We acknowledge other limitations of our study. It is a retrospective study, with its inherent biases, and compares two small sample groups. Patients were subject to recall bias when recounting their convalescence variables. Questions were phrased in an identical and deliberately neutral fashion in order to prevent response bias. One would expect that patients would have been equally subject to these biases in each group and therefore would be less likely to affect our results. Our study would have been enhanced using standardized quality-of-life instruments.

This report constitutes the first clinical comparison of LESS to standard LLDN and has implications for this emerging technique for other indications. The incremental decrease in morbidity needs to be verified prospectively, across several procedures, and at multiple institutions. If these data are substantiated, we will be faced with the next crucial question: value of incremental benefit in patient morbidity versus the added intraoperative technical challenge. If we felt at any point that the patient or graft would be compromised, we planned to place additional trocars, and conversion to standard laparoscopy did occur in one case. Because LLDN requires the utmost precision, at all times patient and allograft safety concerns remain paramount.

5. Conclusions

The initial comparison of LESS-DN to a retrospectively matched-pair cohort undergoing standard LLDN is presented. Measures of in-hospital morbidity were equivalent. Warm ischemia time is prolonged, as this report includes the development curve for the LESS procedure. Allograft outcomes were comparable at 1 mo and 3 mo. Preliminary data suggest that LESS-DN shortens convalescence, as measured by pain medication requirement after discharge, time off work, and time to resolution of physical symptoms. Prospective studies are warranted.

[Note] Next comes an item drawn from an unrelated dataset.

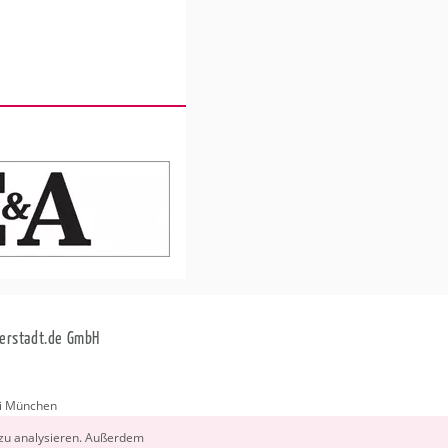
erstadt.de GmbH
i München
stadt.de
 zu ana­ly­sie­ren. Au­ßer­dem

Author contributions: Inderbir S. Gill had full access to all the data in the study and takes responsibility for the integrity of the data and the accuracy of the data analysis.

Study concept and design: Gill, Desai, Goldfarb, Shoskes.

Acquisition of data: Canes, Berger, Brandina.

Analysis and interpretation of data: Berger, Brandina, Canes.

Drafting of the manuscript: Canes, Gill, Desai.

Critical revision of the manuscript for important intellectual content: Gill, Canes, Aron, Desai.

Statistical analysis: Berger, Brandina.

Obtaining funding: None.

Administrative, technical, or material support: None.

Supervision: Gill.

Other (specify): None.

Financial disclosures: I certify that all conflicts of interest, including specific financial interests and relationships and affiliations relevant to the subject matter or materials discussed in the manuscript (eg, employment/affiliation, grants or funding, consultancies, honoraria, stock ownership or options, expert testimony, royalties, or patents filed, received, or pending), are the following: None.

Funding/Support and role of the sponsor: None.

Appendix A. Patient questionnaire

  • 1.How would you rate your overall experience donating your kidney on a scale of 1–10, with 10 being delighted and 1 being very displeased?

  • 2.How many days, weeks, or months did you require oral pain pills after being discharged from the hospital?

  • 3.How may days, weeks, or months before you went back to work after being discharged from the hospital?

  • 4.How many days, weeks, or months before you felt 100% recovered from the physical effects of the operation?

  • 5.How would you rate your surgical scar(s) on a scale of 1–10, with 10 being delighted and 1 being very displeased?

  • 6.Would you recommend that a friend or family member in a similar situation undergo your procedure? Yes/No.